Уходя, он со всеми попрощался за руку. Не был обойдён даже Адаскин.
Проводив важного гостя, Пуркис вернулся в кабинет, где об Адаскине теперь напоминал только запах сигаретного дыма да лежащий на видном месте протокол задержания. Вид он имел чрезвычайно хмурый, и эта хмурость, понятное дело, адресовалась Цимбаларю.
– Хороший ты парень, Сашка, – после некоторой паузы сказал Пуркис. – И я буду очень рад, если наше знакомство продолжится. Но сюда ты лучше не ходи, хорошо?
– А почему? – удивился Цимбаларь, честно говоря не чуявший за собой никакой вины.
– А потому, что от тебя одни неприятности, – честно признался Пуркис. – Выставил меня дураком перед влиятельным человеком! Ну разве так можно? Хотя бы посоветовался сначала… Кроме того, ты мне весь гешефт с Адаскиным поломал.
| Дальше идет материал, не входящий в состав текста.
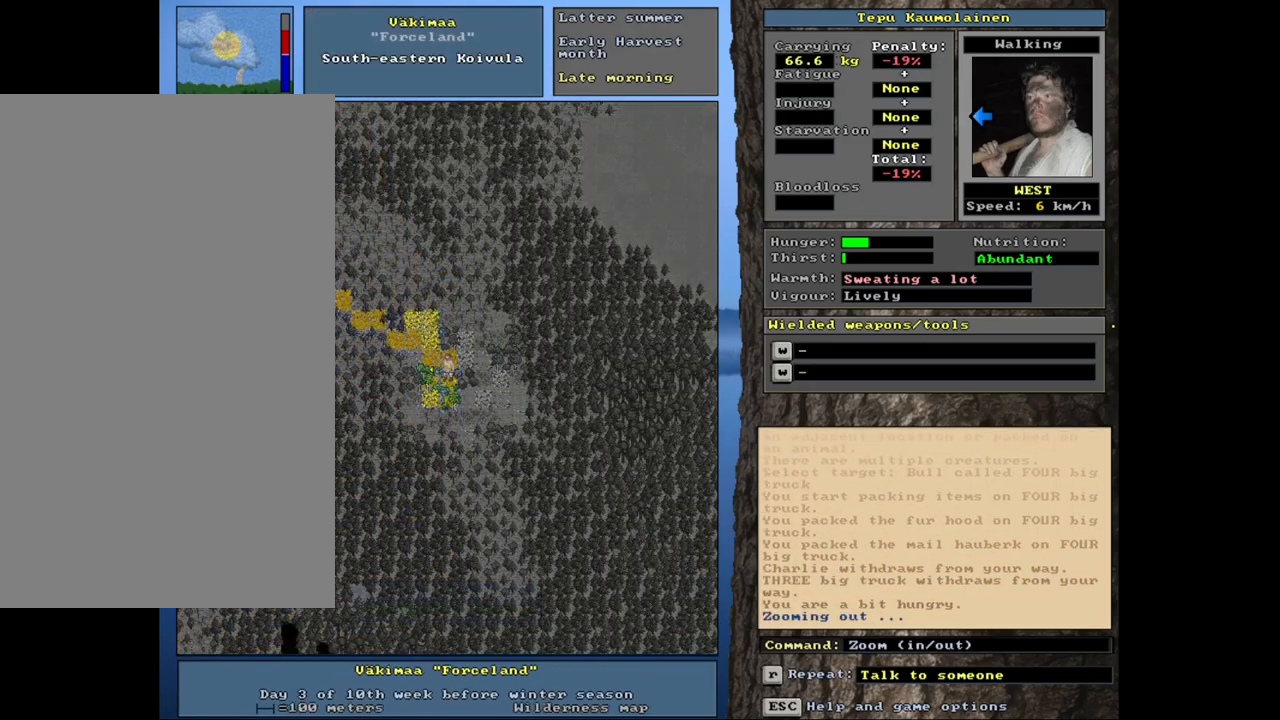
{"keys": [], "mouse": [], "events": []}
– Какой гешефт? – не понял Цимбаларь.
– Он безвозмездно оставлял нам все свои мобильники, а я бы ограничился штрафом за переход улицы в неположенном месте. И волки, как говорится, сыты и овцы целы.
– Я здесь при чём? Делайте свой гешефт!
– Поздно уже. Слишком много шума поднялось. Да и время упущено.
– Виноват. Не просёк я этих дел, – признался Цимбаларь. – Больше такое не повторится. Впредь буду держаться от вашей конторы подальше. А лично тебе желаю успешной борьбы с лихоимством и двурушничеством. Ну и, конечно, повышения в должности. Честные менты – опора нашего общества!
Глава 11
Унитазный след
Куда только не совался Кондаков, с кем только не разговаривал, чего только не обещал, начиная от элитных семян моркови, собранных с собственной грядки, и кончая охотничьим штуцером, который предполагалось позаимствовать у Маузера, а желанной бумаги так и не добился.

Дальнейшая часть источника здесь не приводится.